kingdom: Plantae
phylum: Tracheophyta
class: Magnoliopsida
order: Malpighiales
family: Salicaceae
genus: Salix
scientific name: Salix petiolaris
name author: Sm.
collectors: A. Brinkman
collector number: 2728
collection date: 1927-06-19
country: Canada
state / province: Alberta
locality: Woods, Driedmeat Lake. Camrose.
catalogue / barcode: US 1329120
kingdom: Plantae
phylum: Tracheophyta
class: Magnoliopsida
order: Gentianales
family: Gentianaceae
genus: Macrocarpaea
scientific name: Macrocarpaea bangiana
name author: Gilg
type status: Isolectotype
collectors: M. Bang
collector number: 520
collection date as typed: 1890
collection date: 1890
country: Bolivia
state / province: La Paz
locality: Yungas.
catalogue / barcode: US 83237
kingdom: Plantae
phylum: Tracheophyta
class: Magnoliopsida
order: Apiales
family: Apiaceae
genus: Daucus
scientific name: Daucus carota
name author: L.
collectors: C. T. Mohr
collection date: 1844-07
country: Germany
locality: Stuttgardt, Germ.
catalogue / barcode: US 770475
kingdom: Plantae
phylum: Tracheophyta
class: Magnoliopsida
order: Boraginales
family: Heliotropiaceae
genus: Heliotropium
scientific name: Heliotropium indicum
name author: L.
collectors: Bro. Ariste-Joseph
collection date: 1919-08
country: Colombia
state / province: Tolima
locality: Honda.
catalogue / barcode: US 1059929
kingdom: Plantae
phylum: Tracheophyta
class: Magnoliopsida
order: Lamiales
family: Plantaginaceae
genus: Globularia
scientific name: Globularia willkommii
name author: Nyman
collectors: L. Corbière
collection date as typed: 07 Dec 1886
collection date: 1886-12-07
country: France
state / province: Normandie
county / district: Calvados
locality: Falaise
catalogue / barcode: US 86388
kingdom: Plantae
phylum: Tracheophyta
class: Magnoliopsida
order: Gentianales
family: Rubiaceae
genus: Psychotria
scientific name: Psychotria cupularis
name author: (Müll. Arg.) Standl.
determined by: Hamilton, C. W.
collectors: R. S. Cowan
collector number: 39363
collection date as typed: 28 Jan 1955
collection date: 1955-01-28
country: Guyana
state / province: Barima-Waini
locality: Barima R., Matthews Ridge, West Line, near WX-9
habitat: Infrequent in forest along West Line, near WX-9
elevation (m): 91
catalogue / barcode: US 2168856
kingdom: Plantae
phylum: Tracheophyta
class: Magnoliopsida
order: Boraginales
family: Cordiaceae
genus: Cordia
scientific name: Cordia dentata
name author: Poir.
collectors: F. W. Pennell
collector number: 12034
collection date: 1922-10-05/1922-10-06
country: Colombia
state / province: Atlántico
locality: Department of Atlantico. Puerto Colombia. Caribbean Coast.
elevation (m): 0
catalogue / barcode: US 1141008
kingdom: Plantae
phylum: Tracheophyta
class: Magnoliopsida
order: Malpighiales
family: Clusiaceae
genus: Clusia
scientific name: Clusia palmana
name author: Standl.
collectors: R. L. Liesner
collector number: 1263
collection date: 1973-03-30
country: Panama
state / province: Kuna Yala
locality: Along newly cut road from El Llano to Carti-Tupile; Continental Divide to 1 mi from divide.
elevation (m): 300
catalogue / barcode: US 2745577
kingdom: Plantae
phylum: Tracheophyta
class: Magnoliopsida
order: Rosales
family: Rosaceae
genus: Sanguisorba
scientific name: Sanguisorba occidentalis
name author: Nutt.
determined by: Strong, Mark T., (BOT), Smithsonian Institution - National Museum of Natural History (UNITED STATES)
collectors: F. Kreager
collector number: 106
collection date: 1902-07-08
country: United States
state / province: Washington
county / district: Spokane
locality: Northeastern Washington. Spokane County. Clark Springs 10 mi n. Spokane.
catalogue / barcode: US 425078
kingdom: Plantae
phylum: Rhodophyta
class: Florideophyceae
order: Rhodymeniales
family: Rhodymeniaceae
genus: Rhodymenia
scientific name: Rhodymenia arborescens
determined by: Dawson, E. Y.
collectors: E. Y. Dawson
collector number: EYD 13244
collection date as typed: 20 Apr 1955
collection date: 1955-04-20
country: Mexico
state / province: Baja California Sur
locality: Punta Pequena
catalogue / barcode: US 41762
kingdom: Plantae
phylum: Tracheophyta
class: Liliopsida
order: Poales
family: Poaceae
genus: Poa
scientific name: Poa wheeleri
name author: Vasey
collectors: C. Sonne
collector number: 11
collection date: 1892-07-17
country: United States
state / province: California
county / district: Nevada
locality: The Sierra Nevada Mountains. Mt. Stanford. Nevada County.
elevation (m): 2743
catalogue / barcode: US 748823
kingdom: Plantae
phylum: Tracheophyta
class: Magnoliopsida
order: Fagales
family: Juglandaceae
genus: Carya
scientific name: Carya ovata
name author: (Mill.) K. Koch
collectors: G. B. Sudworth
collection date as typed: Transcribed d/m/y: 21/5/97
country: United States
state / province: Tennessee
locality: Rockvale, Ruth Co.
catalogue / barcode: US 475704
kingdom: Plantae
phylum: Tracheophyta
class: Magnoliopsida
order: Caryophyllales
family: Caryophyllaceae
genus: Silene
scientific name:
+ + + +
Reproduce the lines between the line containing "class: Florideophyceae" and the line containing "order: Poales", inclusive, substituting "collected by" for "collectors" and leaving everything else unchanged.

*Task solution*:
class: Florideophyceae
order: Rhodymeniales
family: Rhodymeniaceae
genus: Rhodymenia
scientific name: Rhodymenia arborescens
determined by: Dawson, E. Y.
collected by: E. Y. Dawson
collector number: EYD 13244
collection date as typed: 20 Apr 1955
collection date: 1955-04-20
country: Mexico
state / province: Baja California Sur
locality: Punta Pequena
catalogue / barcode: US 41762
kingdom: Plantae
phylum: Tracheophyta
class: Liliopsida
order: Poales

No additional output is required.